Kronologi Kejadian yang Berujung pada Penangkapan Fajar
Kasus kekerasan seksual ini pertama kali terungkap oleh Polisi Federal Australia setelah video yang menunjukkan tindakan cabul Fajar terhadap anak berusia enam tahun beredar di situs porno asing. Temuan ini kemudian dilaporkan ke Divisi Hubungan Internasional Mabes Polri dan diteruskan ke Polda NTT.
Hasil penyelidikan mengungkapkan bahwa kekerasan seksual tersebut terjadi pada 11 Juni 2024 di Hotel Kristal, Kupang. Kasus ini terus berlanjut selama beberapa bulan hingga Januari 2025, dengan skenario serupa yang berlangsung di hotel-hotel lainnya.
Anak berusia enam tahun yang menjadi korban dibawa oleh seorang wanita berinisial SHDR, yang juga terlibat sebagai korban dalam kasus ini. Wanita tersebut mendapat imbalan finansial dari Fajar karena membawa anak tersebut untuk diperlakukan dengan keji.
Konsekuensi Etis dan Hukum bagi Fajar Widyadharma dan Rekan
Pada tingkat etik, Fajar telah dipecat dari dinas kepolisian melalui putusan Komisi Kode Etik Polri. Ia dikenakan sanksi Pemberhentian Tidak dengan Hormat (PTDH), yang menunjukkan betapa seriusnya pelanggaran yang dilakukannya.

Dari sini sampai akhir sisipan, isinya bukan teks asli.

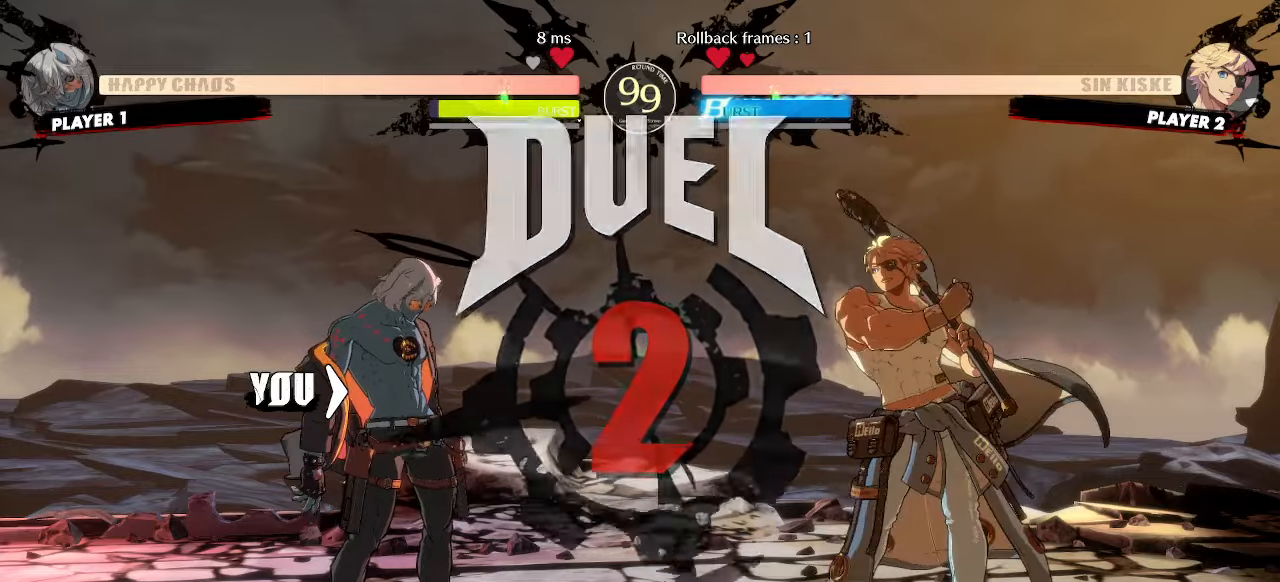
{"dt_ms": 500, "buttons": ["DPAD_RIGHT"], "events": [[200, "DPAD_LEFT", "up"], [333, "DPAD_RIGHT", "down"]]}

Walaupun Fajar mengajukan banding atas keputusan pemecatan tersebut, bandingnya ditolak oleh pihak terkait. Hal ini menegaskan bahwa tindakan Fajar tidak dapat dimaafkan dan harus dihadapi dengan konsekuensi hukum yang berat.
Kasus seperti ini menjadi pengingat bagi kita semua tentang pentingnya memberi perlindungan kepada anak-anak serta keharusan bagi aparat penegak hukum untuk menjunjung tinggi etika dan integritas. Kejadian buruk ini menimbulkan efek jera dan pentingnya penegakan hukum yang tegas untuk menjaga martabat institusi kepolisian.